Quatre militants palestiniens reconnus coupables de dommages criminels pour avoir détruit des armes de mort

Quatre militants palestiniens reconnus coupables de dommages criminels pour avoir détruit des armes de mort

Un jury a acquitté deux militants palestiniens de l'accusation de dommages criminels. Ils ont également acquitté Samuel Corner du chef de lésions corporelles graves intentionnelles contre un policier.

Mais ils ont condamné quatre autres personnes pour dommages criminels. Et ils ont déclaré Samuel coupable du délit mineur de lésions corporelles graves sans intention.

Le jury n'a pas admis qu'il avait l'intention de blesser gravement le policier.

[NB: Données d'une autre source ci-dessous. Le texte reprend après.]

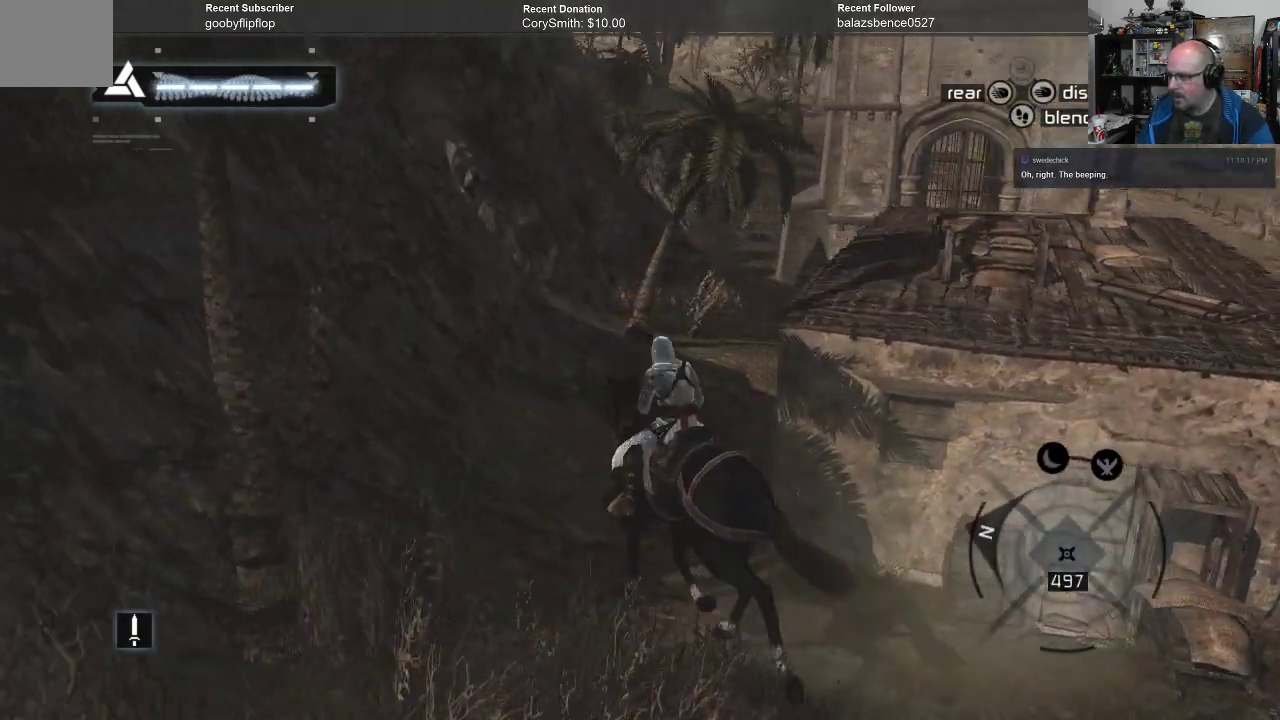
{"buttons": [], "left_stick": "up", "right_stick": "center", "events": []}
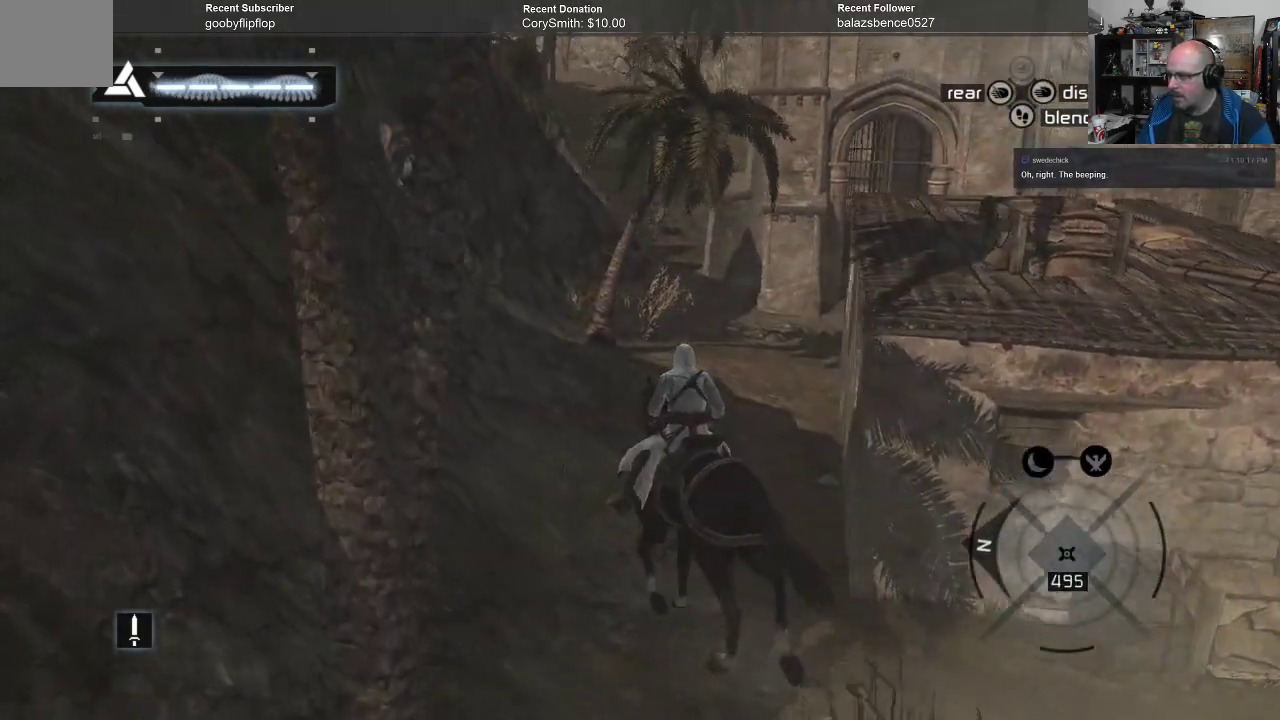
{"buttons": [], "left_stick": "up", "right_stick": "center", "events": []}
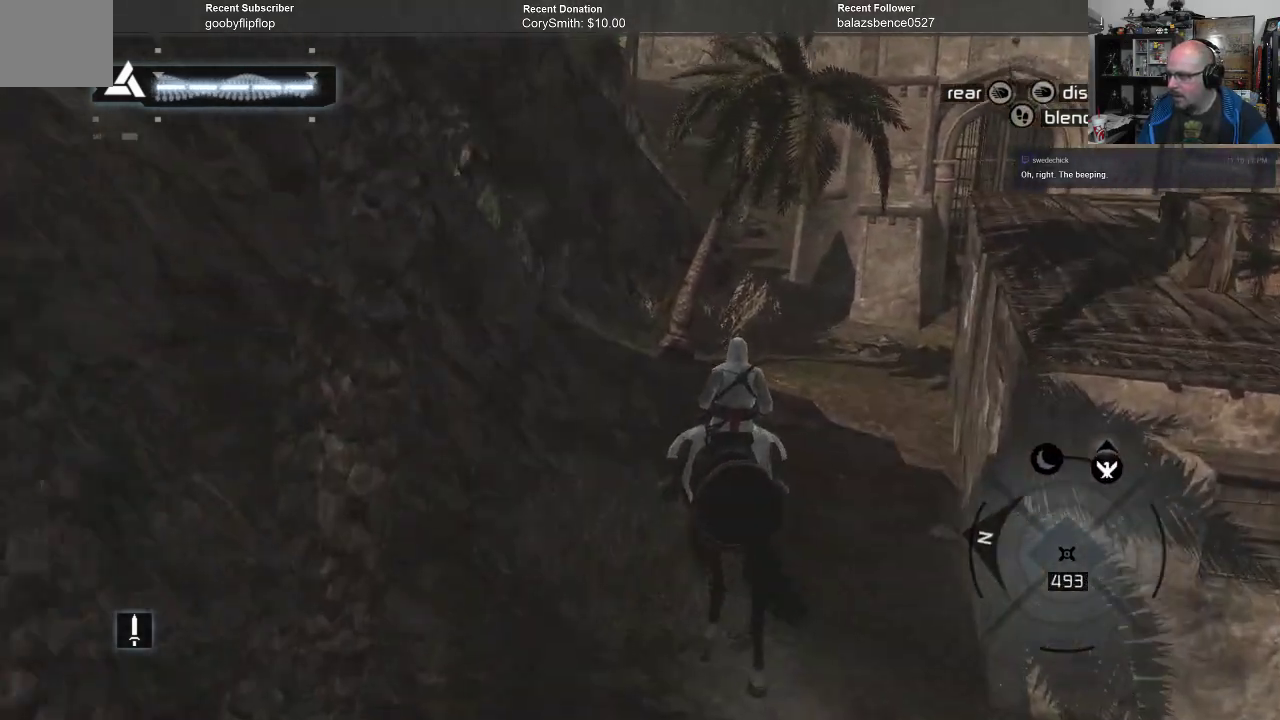
{"buttons": [], "left_stick": "up", "right_stick": "center", "events": []}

Après plus de 15 heures de délibérations, le jury a déclaré Zoe Rogers et Jordan Devlin non coupables de dommages criminels. Mais ils ont condamné Samuel Corner, Charlotte Head, Ellie Kamio et Fatema Zainab Rajwani pour dommages criminels.

Le tribunal a appris que quelques instants avant l'incident, Samuel avait été aveuglé par un spray PAVA et avait réagi en entendant Ellie Kamio crier : elle avait reçu deux tirs de Taser.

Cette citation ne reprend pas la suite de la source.